Text under study:
════════════════════

CUMBERBATCH: [laughs] No, you wouldn’t—the training gave me the building blocks to get through it. A production of that scale, in a theater that big, you are going to struggle to keep your voice at first-run perfectness. All that work I did—the pull-ups and pushups—helped keep my body fit. Hamlet, the show, is a cardiovascular workout of about three hours, never mind the mental, soul-crushing element of it.

YORKE: I was well impressed. I saw in you a man who has dedicated himself to his work, while I complain about having deadlines. I’ve got a couple more Just Seventeen–style questions. Do you have slippers?

CUMBERBATCH: Yes, too many.

YORKE: Do you have reading glasses?

CUMBERBATCH: No, but I am shortsighted. I need them for watching movies or concerts. It’s not a hipster affectation; I do have poor eyesight. This is how ridiculous my life is: I’ve had the test for contact lenses, but I haven’t found a half-day where I can go to the optician.

YORKE: Do you walk around the house muttering your lines?

CUMBERBATCH: Hell, yeah.

════════════════════

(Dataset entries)
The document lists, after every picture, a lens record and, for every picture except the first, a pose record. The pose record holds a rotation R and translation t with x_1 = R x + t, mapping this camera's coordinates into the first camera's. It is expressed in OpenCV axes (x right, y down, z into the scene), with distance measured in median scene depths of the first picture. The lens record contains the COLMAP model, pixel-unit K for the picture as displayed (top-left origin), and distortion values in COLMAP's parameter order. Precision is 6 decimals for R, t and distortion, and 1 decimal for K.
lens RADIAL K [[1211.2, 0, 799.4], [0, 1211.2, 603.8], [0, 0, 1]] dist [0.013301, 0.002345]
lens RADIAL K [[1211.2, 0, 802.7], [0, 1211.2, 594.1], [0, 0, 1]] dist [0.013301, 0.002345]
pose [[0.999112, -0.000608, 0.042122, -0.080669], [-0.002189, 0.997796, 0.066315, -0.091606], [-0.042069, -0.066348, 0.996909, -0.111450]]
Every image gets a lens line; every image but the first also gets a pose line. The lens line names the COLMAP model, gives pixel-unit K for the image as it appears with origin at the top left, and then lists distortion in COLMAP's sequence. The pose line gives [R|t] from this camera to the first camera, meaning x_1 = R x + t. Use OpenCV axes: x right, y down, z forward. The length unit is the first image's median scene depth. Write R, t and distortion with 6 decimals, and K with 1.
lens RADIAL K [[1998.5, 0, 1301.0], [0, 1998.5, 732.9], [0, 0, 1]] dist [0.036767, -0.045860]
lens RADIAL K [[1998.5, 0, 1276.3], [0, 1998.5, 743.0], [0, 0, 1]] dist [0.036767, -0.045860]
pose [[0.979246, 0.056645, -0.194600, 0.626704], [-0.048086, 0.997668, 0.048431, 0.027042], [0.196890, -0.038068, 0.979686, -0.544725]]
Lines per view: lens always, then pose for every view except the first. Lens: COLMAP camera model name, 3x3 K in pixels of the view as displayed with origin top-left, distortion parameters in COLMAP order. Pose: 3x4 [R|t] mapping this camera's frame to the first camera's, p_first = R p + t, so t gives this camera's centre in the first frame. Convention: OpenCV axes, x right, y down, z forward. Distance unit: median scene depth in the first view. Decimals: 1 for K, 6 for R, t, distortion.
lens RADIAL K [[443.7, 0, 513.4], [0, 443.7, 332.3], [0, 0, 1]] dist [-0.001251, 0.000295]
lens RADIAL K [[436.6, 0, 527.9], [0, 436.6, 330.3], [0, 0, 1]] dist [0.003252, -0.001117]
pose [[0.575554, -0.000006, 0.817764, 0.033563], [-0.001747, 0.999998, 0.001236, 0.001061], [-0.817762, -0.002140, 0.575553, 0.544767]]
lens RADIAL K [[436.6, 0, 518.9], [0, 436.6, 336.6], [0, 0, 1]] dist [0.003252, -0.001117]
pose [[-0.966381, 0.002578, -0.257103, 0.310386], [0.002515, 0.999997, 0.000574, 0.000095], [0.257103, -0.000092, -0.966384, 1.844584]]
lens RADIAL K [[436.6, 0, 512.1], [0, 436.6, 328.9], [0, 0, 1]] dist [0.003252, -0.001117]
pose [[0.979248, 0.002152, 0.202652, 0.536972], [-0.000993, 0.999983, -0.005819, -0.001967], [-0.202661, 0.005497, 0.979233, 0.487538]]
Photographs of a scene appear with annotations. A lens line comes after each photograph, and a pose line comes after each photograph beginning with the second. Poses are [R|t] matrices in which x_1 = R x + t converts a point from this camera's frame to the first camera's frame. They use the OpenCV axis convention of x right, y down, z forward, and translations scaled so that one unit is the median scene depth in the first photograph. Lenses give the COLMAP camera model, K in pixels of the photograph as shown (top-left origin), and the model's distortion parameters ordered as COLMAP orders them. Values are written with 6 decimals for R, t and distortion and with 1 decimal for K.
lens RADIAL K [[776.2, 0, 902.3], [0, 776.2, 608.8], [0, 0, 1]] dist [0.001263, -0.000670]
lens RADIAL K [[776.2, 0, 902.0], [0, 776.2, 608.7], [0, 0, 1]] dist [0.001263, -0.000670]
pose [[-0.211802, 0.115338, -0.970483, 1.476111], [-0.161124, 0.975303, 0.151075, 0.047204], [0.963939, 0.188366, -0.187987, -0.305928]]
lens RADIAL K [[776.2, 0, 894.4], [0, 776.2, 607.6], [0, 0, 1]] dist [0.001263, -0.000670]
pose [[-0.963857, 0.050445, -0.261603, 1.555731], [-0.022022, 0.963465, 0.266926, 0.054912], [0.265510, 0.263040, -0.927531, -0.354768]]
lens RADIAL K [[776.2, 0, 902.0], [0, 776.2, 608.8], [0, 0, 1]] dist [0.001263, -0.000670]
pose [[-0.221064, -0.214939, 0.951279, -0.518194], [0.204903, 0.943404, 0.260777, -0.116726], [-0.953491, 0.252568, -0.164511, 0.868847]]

════════════════════

Required action: Extend the interview excerpt past its final reply, keeping the alternating question-and-answer format between the two speakers.

Final answer:
YORKE: My girlfriend does that.

CUMBERBATCH: It’s really the only way, unless you have someone with you at all times who can run them with you.

YORKE: I’ll be walking around the house and I’ll hear this chatter. And I’m like, “What the fuck is that? Oh, she’s practicing her lines.” [laughs] It’s like someone speaking in tongues.

CUMBERBATCH: Does she do other people’s cues for her lines as well? My dad used to do that. That’s weird, to hear your dad talking to your dad.

YORKE: Yes. Do you practice laughing or crying? I have this image of Benedict in the bathroom going, “Ha, ha, ha, ha.”

CUMBERBATCH: I probably have cried on the toilet. I try not to, though, because I have people in my house who would be disturbed by their dad having such a strange, isolated mood swing. I think it’s important to be able to do some of that in some kind of enclosed space. It’s about finding triggers and trying very hard to find that within your characters and their backstories, and not within your life, because that can get out of control. Laughing and crying are really similar—what happens to your body. It’s a very similar process in your diaphragm. Like a musician, you have to do your scales once in a while and warm up your voice.

YORKE: Do you have a good relationship with your ego? You know, that bit of you that gives you what you need in order to do the things you have to do, but at the same time can start to control things if you’re not careful.

CUMBERBATCH: That’s a very good way of putting it. And, yes, I think I’ve found that balance. But I have pitfalls. I have emotional responses to things that are really not about me. They’re about other people.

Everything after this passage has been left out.